Dr. Dave Rausch, Associate Professor of Political Science and tMentor

    As instructors we are challenged to provide resources and information additional to the textbooks and lectures.  We have to consider duplication costs and whether or not we are depleting natural resources wisely.  We also want our students to learn as much as possible.  I have found a solution in the simple process of linking.

    Linking can be used in traditional face-to-face courses as well as online courses.  For the online courses I use lists of links (you may find some of these in the course areas of my courses on WTClass).  I include the links in my online course lectures as part of the text.  By the way, the links do not always have to point to other peoples' websites.  I have included papers and projects I have written as links on my course webpages.

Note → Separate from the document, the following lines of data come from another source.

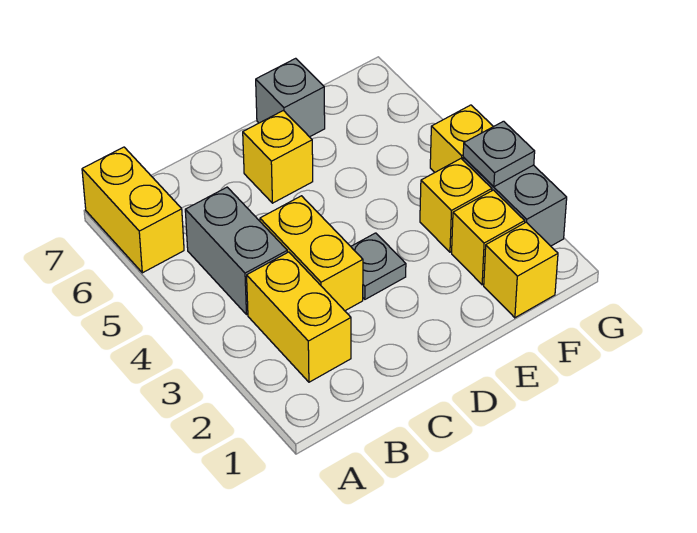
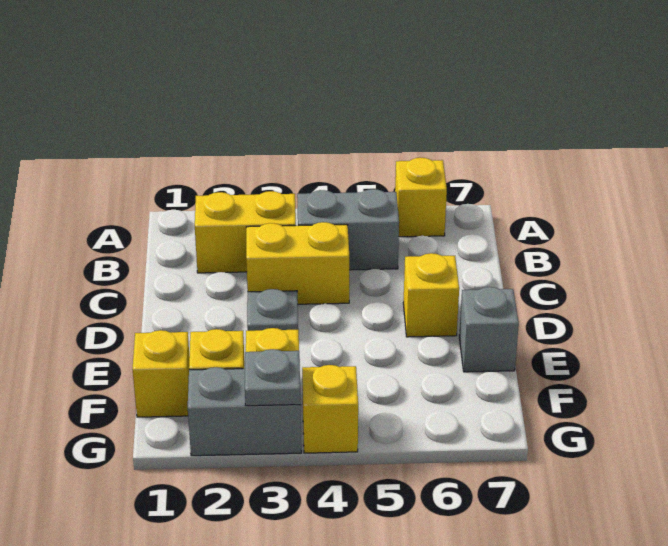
yellow brick A6:A7 level 1 -> yellow brick A6 level 1

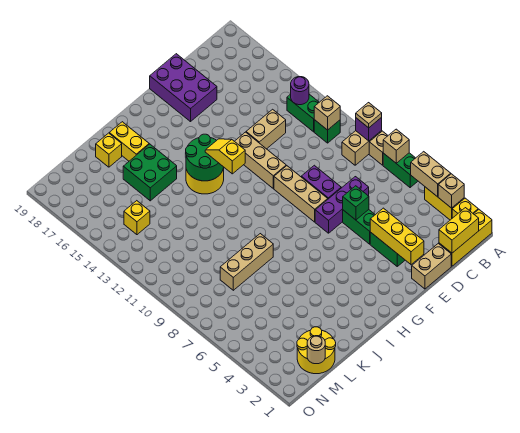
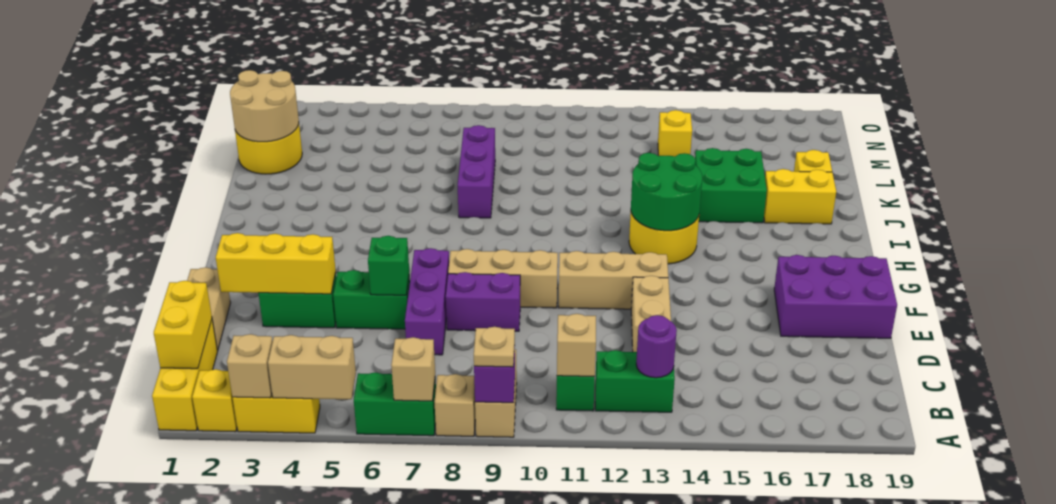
yellow slope H12:H13 level 3 top 12 -> none
tan brick J8:L8 level 1 -> purple brick J8:L8 level 1
tan round brick M1 level 2 -> tan round brick L1:M2 level 2

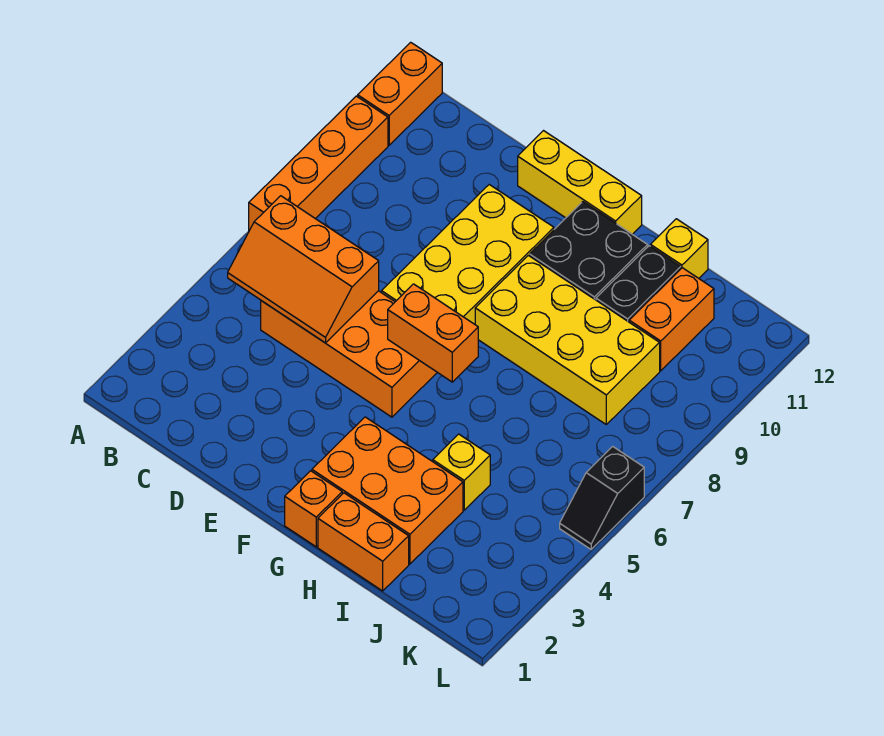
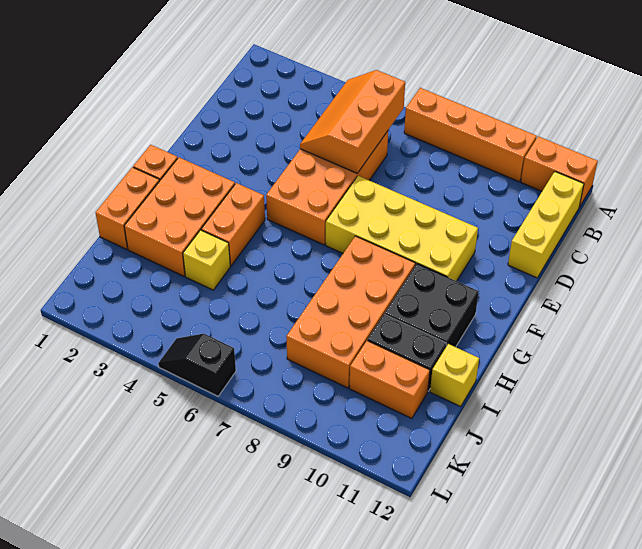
yellow brick E12:G12 level 1 -> yellow brick B12:D12 level 1
orange brick F6:G6 level 2 -> orange brick G4:H4 level 1
yellow brick G8:J9 level 1 -> orange brick G8:J9 level 1

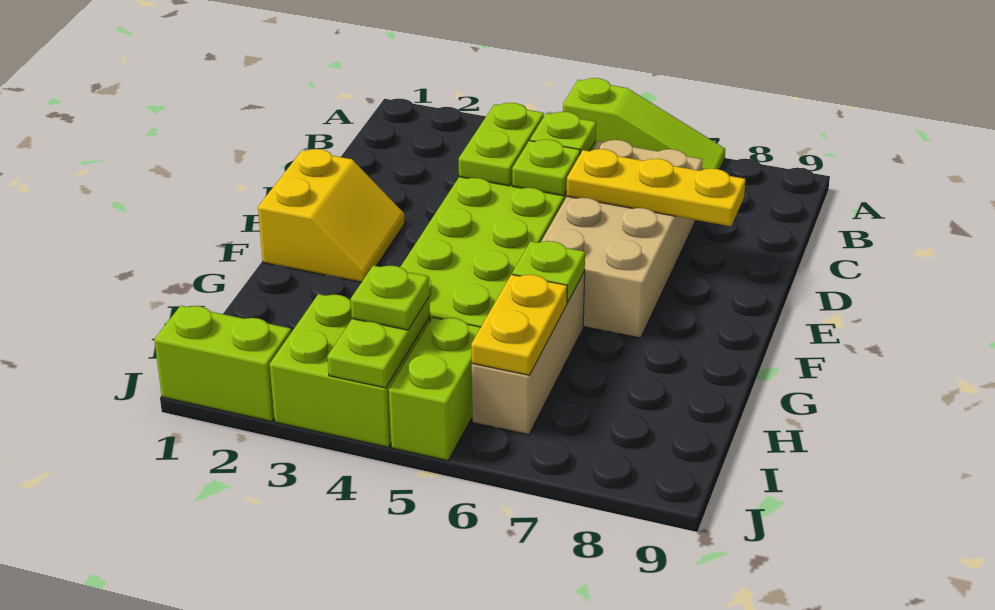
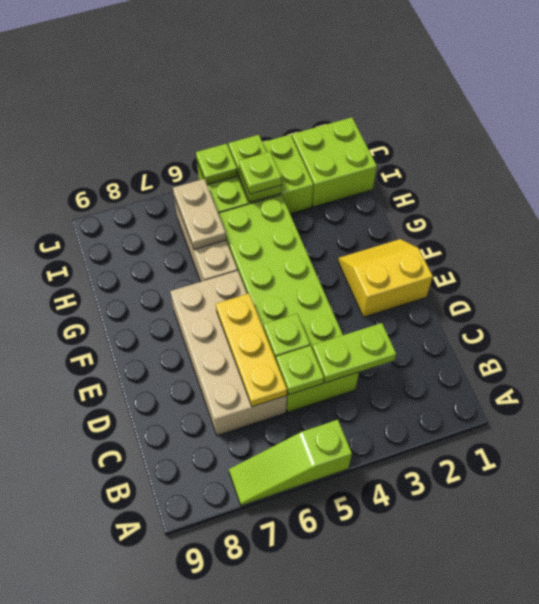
lime plate C4:D4 level 2 -> lime plate C3:C4 level 2
yellow plate D6:D8 level 2 -> yellow plate C6:E6 level 2
yellow slope E1:F2 level 1 top 1 -> yellow slope E1:F2 level 1 top E
lime plate G6 level 2 -> lime plate J5 level 2
yellow plate H6:I6 level 2 -> tan plate H6:I6 level 2
lime brick J1:J2 level 1 -> lime brick I1:J2 level 1

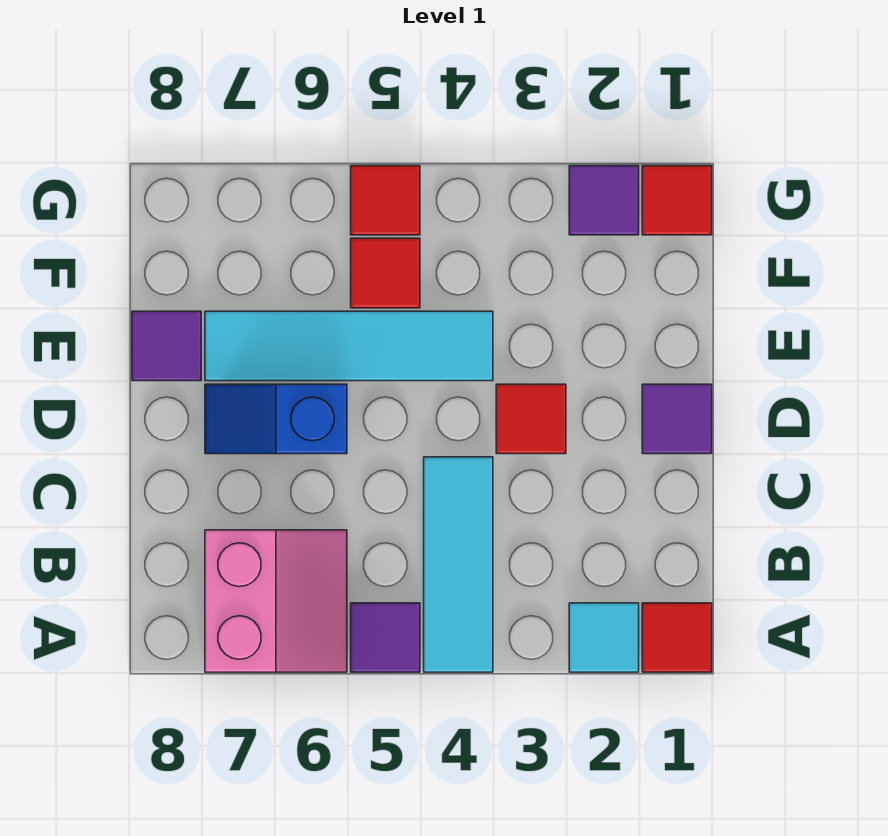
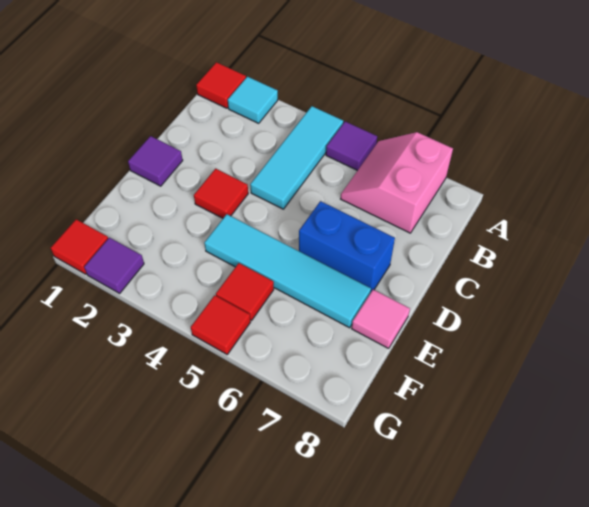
blue slope D6:D7 level 1 top 6 -> blue brick D6:D7 level 1
purple tile E8 level 1 -> pink tile E8 level 1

How do I find things to link to?
  • You may want to start with your textbook.  Many textbooks include "For additional information" sections that may have URLs.  You will need to be careful because links change and the URLs may have become corrupted during the publishing process.
  • Instructors manuals also may have additional resources like webpages.
  • You could find webpages using a search engine like Google.
  • I've learned that the reference librarians in Cornette Library enjoy searching for web resources.  It is possible that a previous instructor may have asked the reference librarians to set up a course guide for your course.  Of course, the librarians will not link the webpages to your website, but they may be able to provide some interesting resources.
Why would I want to spend extra time looking for webpages to link to?
  • You will be providing students with access to more information on the topic you are examining in class.  You will have some idea what outside reading and research they are doing since you directed them to the websites.
  • The students will have access to more examples of the concepts you are examining in class.  This may make it easier for students to grasp and apply those concepts.  It also is possible that the information you provide will become more "real."
  • Linking makes it easier to provide alternative theories and perspectives.  Recall that one of the questions on the CIEQ is "The instructor encouraged development of new viewpoints and appreciations.
  • Linking may encourage a greater sense of ownership for the student.  Instead of the instructor working, the student gathered the information.  It may spur them to look for more information.  A sense of ownership will increase engagement and it may also increase CIEQ ratings.
Are there any problems or issues involved in linking to other material?
  • Probably the biggest challenge is that the World Wide Web is a dynamic organism.  URLs change and links move.  Keeping the information updated and free of "dead" links takes a little time.
  • The information presented on some webpages is incorrect and sometimes just morally wrong.  You will have to evaluate the webpages to make sure that they are produced by reputable sources.  The reference librarians will be able to direct you to ways of evaluating webpages and webpage content.  Dr. Hal Nees, a Criminal Justice professor at Metropolitan State College of Denver, provides some guidance on How to Evaluate Web Resources.
What do I do when a student asks, "Is the material on the linked pages going to be on the test?"

I'm asked this every semester.  My honest answer is "Yes.  The linked material provides additional information that will help you in preparing for the tests."  Typically, the truly engaged student will not ask.